Public Comment

Commentary: Mayor Bates and The Sunsetting of Sunshine

By Gene Bernardi and Jane Welford
Thursday May 01, 2008 - 10:26:00 AM

Mayor Bates, at the April 14 meeting of the City Council Agenda Committee, declared that the City Council would proceed with an April 22, 2008 Public hearing on the Draft Sunshine Ordinance left behind by the city’s former city attorney. This, despite the City Council’s receipt of a letter (from the very prestigious panelists that the City Council itself had invited to participate in a March 2007 Sunshine Ordinance Workshop) requesting that the public hearing be postponed in order that a Sunshine Ordinance draft in process by a citizens’ group could also be subject to public review and consideration. This citizens’ group was initiated by, and participated in by, the very panelists whom the mayor and councilmembers had encouraged to do just that. 

Mayor Bates’ declaration was supported by Councilmember Maio who said they need to forge ahead with a Public hearing because Judith Scherr, the panelist representing the Society of Professional Journalists, was “jamming” the City Council to produce a Sunshine Ordinance. Had not the councilmembers read the letter signed by Judith Scherr; Terry Francke, Cal Aware; Jinky Gardner, League of Women Voters and Mark Schlosberg, ACLU, requesting postponement of the public hearing? Why did no other councilmembers speak up? Why no motion or vote? The Agenda Committee is a standing committee which has a “continuing jurisdiction over a particular subject matter”: establishing a council’s agenda, and therefore is subject to the Brown Act regardless of whether or not a quorum is present. 

The ex-city attorney’s Sunshine Ordinance would sunset open government in Berkeley. It is riddled with loopholes and written like a set of moral commandments (i.e. the City Council should…) or gracious offerings to the public if the City Council feels so inclined. (i.e. the City Council may…) rather than with legal language that has clout (i.e. the City Council shall without exception…). 

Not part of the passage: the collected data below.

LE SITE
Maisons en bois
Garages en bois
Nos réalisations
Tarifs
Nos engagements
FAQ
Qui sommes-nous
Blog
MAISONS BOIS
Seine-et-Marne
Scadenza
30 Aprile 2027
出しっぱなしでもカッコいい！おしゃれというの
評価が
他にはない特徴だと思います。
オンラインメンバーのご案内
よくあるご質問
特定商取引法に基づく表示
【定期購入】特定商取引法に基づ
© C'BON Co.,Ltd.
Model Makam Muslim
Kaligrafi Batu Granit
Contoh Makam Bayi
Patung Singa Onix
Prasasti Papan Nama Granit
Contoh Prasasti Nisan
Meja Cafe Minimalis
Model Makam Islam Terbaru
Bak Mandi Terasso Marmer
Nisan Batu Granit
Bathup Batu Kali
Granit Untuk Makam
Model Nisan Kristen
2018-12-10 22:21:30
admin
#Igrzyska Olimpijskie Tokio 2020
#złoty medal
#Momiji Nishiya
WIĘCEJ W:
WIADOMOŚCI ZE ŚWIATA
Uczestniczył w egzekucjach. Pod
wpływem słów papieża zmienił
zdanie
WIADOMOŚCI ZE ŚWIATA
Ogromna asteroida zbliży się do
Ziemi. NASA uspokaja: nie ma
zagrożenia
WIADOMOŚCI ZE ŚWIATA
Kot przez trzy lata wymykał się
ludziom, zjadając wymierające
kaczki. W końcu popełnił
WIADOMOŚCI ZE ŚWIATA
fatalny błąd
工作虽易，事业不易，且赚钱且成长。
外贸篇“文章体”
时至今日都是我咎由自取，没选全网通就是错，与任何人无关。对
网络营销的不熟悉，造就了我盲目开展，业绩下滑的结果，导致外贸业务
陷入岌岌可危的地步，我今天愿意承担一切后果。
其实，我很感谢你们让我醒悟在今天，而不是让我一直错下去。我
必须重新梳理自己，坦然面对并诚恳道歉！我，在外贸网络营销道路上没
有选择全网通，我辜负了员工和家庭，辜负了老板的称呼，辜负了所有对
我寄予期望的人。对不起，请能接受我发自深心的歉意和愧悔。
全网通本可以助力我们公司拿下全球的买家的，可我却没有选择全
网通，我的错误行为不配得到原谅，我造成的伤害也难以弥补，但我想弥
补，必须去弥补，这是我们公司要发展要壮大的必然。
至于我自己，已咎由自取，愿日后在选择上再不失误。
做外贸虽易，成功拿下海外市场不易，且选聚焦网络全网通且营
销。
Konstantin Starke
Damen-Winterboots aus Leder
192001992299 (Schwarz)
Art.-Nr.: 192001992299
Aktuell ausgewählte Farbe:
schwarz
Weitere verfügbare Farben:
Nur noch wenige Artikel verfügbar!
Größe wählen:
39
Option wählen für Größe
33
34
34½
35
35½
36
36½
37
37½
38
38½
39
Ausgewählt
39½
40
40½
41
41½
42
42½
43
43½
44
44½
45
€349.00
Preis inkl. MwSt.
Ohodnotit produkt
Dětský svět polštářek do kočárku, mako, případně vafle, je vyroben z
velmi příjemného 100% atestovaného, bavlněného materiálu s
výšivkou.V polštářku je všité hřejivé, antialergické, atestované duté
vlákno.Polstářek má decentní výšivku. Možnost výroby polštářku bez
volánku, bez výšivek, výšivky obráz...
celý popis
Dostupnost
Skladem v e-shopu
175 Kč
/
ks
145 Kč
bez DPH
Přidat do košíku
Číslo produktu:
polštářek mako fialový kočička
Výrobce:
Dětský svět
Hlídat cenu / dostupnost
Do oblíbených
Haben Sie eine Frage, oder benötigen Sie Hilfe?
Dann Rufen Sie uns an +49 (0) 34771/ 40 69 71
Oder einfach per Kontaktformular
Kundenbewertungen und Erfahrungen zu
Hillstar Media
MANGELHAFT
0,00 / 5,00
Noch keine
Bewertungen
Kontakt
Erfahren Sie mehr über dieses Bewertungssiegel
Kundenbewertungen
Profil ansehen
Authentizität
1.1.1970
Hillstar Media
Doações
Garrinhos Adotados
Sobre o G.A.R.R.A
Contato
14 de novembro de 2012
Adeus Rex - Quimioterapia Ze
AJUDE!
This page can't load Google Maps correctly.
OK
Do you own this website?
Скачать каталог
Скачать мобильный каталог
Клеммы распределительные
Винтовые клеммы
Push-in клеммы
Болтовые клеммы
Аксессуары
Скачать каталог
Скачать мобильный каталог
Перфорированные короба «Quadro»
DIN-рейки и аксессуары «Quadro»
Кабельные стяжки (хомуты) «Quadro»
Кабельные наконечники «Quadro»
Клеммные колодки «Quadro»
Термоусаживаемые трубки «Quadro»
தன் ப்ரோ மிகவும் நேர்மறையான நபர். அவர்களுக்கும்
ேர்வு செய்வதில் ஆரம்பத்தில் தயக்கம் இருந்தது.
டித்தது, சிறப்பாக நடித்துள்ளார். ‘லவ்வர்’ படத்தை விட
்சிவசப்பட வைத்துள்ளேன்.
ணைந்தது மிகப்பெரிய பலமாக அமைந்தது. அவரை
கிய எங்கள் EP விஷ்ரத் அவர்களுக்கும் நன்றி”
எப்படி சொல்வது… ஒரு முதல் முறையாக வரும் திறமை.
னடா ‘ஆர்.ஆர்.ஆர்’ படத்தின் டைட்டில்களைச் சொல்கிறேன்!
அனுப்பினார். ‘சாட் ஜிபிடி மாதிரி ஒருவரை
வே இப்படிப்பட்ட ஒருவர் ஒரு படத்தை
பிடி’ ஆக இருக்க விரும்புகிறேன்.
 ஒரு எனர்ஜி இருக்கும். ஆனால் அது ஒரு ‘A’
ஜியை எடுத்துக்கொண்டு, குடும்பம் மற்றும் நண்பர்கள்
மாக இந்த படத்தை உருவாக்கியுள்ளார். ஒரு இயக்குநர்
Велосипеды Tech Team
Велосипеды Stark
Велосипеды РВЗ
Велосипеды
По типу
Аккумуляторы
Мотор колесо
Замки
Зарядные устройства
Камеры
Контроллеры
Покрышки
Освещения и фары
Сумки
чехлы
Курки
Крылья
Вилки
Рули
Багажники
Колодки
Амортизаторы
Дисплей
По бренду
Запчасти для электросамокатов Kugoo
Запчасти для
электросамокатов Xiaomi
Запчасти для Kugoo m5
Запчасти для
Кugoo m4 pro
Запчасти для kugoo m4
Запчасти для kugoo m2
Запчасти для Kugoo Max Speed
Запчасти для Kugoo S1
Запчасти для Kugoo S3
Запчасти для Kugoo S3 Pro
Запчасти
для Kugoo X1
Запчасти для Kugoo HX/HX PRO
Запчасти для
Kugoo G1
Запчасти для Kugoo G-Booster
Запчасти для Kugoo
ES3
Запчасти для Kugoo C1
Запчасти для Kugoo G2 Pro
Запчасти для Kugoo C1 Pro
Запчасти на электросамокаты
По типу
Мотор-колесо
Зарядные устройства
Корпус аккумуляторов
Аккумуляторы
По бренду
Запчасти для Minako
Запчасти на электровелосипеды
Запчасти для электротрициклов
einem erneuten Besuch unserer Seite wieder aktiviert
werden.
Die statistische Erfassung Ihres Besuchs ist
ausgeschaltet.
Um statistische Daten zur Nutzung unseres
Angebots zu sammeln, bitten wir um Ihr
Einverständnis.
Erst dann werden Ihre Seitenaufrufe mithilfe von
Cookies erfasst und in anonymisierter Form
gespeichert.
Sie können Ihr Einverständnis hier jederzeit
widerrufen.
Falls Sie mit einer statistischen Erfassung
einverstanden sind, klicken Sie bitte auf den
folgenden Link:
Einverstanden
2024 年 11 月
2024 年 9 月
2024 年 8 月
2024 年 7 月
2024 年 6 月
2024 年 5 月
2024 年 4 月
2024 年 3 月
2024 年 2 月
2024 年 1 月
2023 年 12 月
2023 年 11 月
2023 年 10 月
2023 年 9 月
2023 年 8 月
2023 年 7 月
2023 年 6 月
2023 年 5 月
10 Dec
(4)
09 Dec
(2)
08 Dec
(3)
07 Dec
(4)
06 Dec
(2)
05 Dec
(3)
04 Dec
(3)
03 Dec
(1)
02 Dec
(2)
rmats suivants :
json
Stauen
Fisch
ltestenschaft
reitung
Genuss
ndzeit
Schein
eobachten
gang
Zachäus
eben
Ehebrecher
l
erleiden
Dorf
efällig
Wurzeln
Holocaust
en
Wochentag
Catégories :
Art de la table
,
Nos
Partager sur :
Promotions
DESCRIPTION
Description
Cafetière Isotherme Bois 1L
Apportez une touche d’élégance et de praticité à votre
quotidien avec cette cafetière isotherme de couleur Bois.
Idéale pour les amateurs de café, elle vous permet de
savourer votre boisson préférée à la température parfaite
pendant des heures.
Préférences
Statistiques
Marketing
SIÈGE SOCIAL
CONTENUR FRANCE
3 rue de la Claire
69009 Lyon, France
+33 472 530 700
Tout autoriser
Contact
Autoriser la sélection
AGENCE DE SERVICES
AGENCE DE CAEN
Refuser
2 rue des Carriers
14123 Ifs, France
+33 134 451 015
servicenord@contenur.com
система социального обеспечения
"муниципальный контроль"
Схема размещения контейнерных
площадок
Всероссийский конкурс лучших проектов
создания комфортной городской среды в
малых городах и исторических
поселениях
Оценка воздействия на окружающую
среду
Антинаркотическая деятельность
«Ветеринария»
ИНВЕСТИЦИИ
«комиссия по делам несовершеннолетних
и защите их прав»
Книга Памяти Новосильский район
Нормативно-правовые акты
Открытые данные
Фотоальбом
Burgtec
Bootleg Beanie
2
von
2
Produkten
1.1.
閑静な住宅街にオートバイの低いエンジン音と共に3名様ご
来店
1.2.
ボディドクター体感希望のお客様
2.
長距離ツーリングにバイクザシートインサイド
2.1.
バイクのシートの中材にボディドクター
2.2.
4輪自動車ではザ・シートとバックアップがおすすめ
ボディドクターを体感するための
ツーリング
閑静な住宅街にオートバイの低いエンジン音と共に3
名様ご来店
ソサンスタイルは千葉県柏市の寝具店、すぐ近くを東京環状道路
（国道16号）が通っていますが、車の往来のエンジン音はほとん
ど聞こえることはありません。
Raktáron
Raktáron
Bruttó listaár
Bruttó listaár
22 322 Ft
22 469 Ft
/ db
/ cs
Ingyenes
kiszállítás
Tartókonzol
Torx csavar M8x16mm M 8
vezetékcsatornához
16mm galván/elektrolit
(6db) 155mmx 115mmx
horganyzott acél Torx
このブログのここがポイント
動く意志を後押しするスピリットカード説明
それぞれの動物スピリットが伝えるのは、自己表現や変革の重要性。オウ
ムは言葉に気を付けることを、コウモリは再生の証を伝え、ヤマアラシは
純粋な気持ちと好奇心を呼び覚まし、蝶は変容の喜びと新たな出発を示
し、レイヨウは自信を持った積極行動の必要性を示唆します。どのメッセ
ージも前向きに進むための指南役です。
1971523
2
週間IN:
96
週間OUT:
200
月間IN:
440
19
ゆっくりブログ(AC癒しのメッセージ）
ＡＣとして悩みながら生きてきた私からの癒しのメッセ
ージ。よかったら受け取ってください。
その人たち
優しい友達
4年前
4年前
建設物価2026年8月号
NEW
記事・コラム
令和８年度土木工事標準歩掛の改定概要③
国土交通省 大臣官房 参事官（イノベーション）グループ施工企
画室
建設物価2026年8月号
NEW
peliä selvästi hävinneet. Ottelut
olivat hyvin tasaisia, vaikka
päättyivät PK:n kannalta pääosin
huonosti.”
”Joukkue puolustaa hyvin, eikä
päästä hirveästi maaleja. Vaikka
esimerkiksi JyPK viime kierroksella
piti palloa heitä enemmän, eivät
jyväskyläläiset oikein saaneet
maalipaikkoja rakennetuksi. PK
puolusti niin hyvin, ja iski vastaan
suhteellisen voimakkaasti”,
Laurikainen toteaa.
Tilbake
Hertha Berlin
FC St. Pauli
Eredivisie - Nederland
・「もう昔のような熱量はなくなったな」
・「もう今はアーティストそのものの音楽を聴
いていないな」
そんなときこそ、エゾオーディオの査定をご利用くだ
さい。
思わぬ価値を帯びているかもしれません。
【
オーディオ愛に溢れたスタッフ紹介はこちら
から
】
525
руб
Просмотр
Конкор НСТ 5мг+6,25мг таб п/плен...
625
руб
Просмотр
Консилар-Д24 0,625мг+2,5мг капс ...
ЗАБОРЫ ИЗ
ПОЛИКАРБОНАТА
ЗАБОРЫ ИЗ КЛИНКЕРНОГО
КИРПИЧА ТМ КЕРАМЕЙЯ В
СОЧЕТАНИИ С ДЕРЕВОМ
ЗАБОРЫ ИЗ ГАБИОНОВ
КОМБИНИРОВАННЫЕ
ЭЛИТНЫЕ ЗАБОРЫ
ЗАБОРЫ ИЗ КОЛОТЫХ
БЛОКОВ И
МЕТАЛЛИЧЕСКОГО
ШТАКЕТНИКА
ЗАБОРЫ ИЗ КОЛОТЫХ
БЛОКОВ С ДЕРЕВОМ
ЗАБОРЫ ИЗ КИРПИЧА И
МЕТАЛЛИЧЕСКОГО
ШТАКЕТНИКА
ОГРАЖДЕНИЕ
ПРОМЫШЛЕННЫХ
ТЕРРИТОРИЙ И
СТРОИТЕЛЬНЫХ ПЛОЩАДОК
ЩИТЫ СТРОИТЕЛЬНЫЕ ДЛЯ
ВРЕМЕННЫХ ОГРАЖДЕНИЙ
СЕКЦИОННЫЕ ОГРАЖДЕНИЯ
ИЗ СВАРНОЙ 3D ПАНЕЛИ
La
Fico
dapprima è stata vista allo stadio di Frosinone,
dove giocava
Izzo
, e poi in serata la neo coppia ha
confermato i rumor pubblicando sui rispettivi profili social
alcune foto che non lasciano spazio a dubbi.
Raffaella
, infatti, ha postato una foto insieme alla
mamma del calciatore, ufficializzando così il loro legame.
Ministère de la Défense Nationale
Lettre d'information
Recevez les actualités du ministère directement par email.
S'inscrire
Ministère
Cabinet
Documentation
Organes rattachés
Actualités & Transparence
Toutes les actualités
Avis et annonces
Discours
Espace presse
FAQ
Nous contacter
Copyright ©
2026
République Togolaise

A frequent critical problem is the unavailability of many of the agenda supporting documents, prior to meetings, in the viewing binder and on the website which have in place of documents an otherwise blank page stating “To Be Delivered.” The city attorney’s draft “Sunshine Ordinance” perpetuates this practice as follows: “Council agendas shall contain the recommendations made in the related agenda reports, unless the report is to be delivered after the agenda has been prepared and the precise recommendation is not know at the time the agenda is published and posted.” 

As for public comment the city attorney’s draft has a mere two paragraphs and states “Public comment shall be maximized on agendas…and shall to the maximum extent feasible, permit members of the public to comment on items at the time they are taken up, subject to reasonable time limits… .” The City Council recently passed, after persevering pressure by SuperBOLD (for which SuperBOLD received the Citizen Award from the Society of Professional Journalists) a five-page resolution on Public Comment Procedures. Except for relegating most comment on non-agenda items to the end or after the meeting’s end, these procedures are a huge improvement over past practices and, at the very least, should be incorporated into a Sunshine Ordinance. 

 

Gene Bernardi and Jane Welford are members of Berkeleyans Organized for Library Defense (SuperBOLD).